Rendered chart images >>
-- -- --

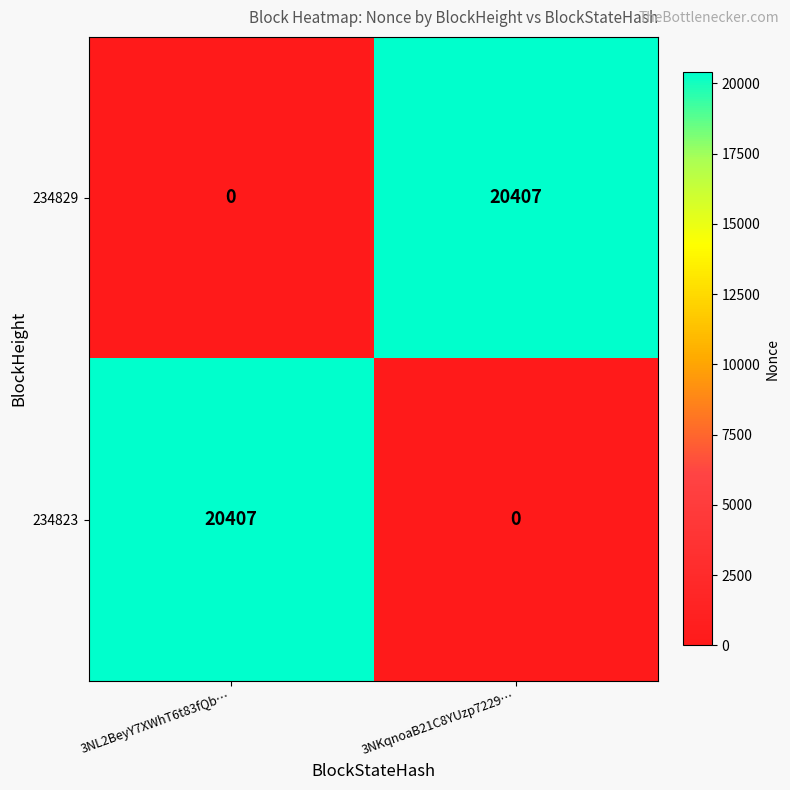

Reading left to right, transcribe all the data shown in this chart.

234829: 0	20407
234823: 20407	0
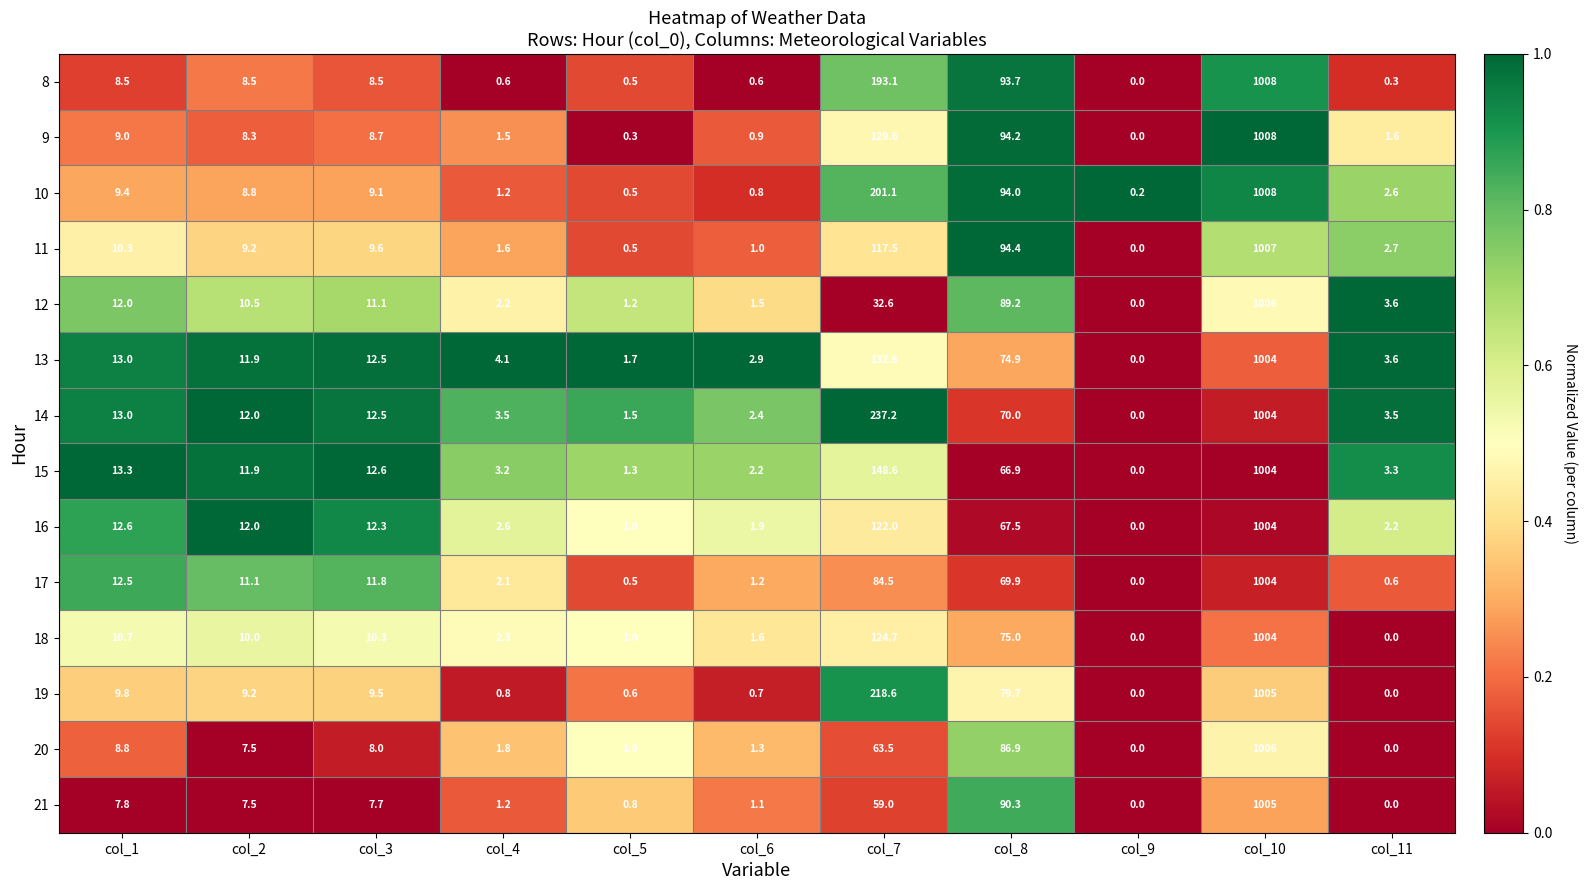

At which label does 16 first exceed 12?

col_1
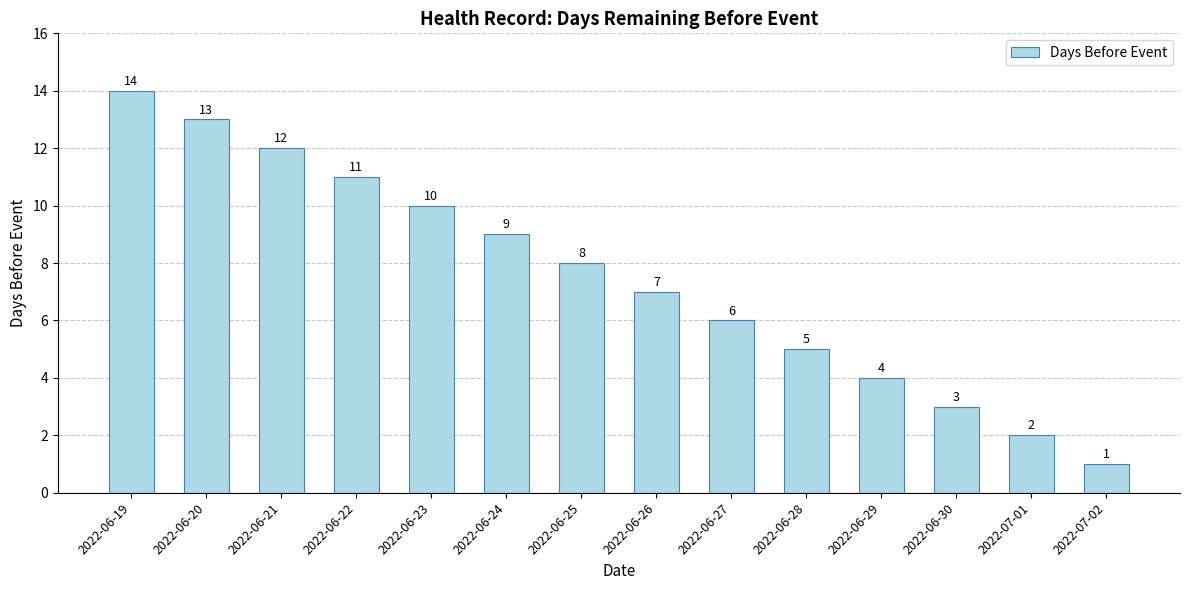

How many data points does each series have?

14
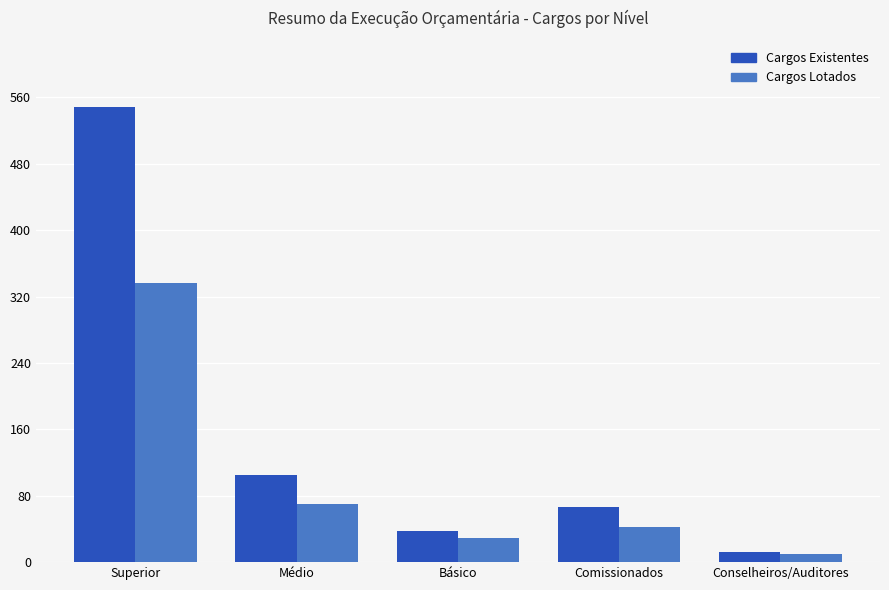

Rank the series by their average value, from highest to lowest.

Cargos Existentes, Cargos Lotados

-- -- --

Problem details >>
Copy every line of the data above word for word, leaving out the pictures.

Output below >>
Reading left to right, transcribe all the data shown in this chart.

234829: 0	20407
234823: 20407	0

At which label does 16 first exceed 12?

col_1

How many data points does each series have?

14

Rank the series by their average value, from highest to lowest.

Cargos Existentes, Cargos Lotados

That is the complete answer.